In my case, since each back end is a web application, I have to run logrotate daily, so that if the logs get large enough, the log files will be rotated and compresssed, and the corresponding Rails app will be restarted.

It may easily happen that two or more Rails apps are restarted more or less simultaneously, but it's not guaranteed that they'll be restarted in precisely the right order for them to get their previous IP address back in the Docker internal network. That explains what was happening: every once in a while, Rails apps were exchanging IP addresses, but nginx did not know about it, so it continued forwarding requests to the old IP addresses, and at the same time serving static assets correctly. I simulated this by stopping and restarting two applications, and was able to reproduce the problem exactly. Also, I had added a script that would monitor the sites every five minutes, and the logs showed that the problem always seemed to happen around the same time, which was consistent with logrotate being the trigger.

Ángel pointed out that, instead of restarting nginx, it is possible simply to make it reload the configuration, which should result in less of an interruption for visitors to the sites. He also pointed out that it is possible to force nginx to look up names every few minutes instead of only once (see https://forum.nginx.org/read.php?2,215830,215832#msg-215832).

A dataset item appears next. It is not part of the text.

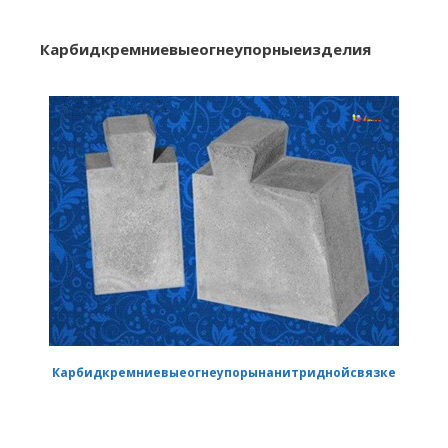
Карбидкремниевыеогнеупорныеи​​зделия
Карбидкремниевыеогнеупорынанитриднойсвязке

To resolve the problem, at least for now I've configured Docker to assign a fixed IP address to all containers. In that way, nginx can continue to resolve names only once. This has some consequences, however, since now I cannot run commands such as db:migrate or assets:precompile using the same docker-compose.yml file as the running Rails app (you get an "address is in use" error); for now, I am using docker compose exec instead of run, but this seems to have an effect on the docker compose restart command (you get "address is in use" for a few seconds after running the exec). If this becomes a problem I may revert to non-fixed IP addresses and make nginx reload its configuration as part of the logrotate process.

EK0 avatar
zw flag
EK0
I think assigning fixed IP addresses to Docker containers is not really the way to go. Besides the odd container restart behavior mentioned above, assigning IP addresses requires knowing what virtual networks are in use on each server, so moving to another server might mean having to change all IP addresses in the configuration files. Instead, I've opted to use Unix sockets for communication between nginx and the Rails back ends. There is thus no question of name resolution, and you can run as many commands using the same docker-compose.yml file as you need without IP address conflicts.
mwieczorek avatar
vn flag
I have the opposite problem. When I run `nginx -s reload` after compose up, the sites are switched. Only compose restart on the nginx process solves the issue.
EK0 avatar
zw flag
EK0
Are you sure it is nginx? The IP addresses change when the containers behind nginx are restarted and the first available IP is assigned by Docker. In any case, if you use Unix sockets, that eliminates this entire problem as nginx talks to the other containers through fixed locations in the file system instead of through the network.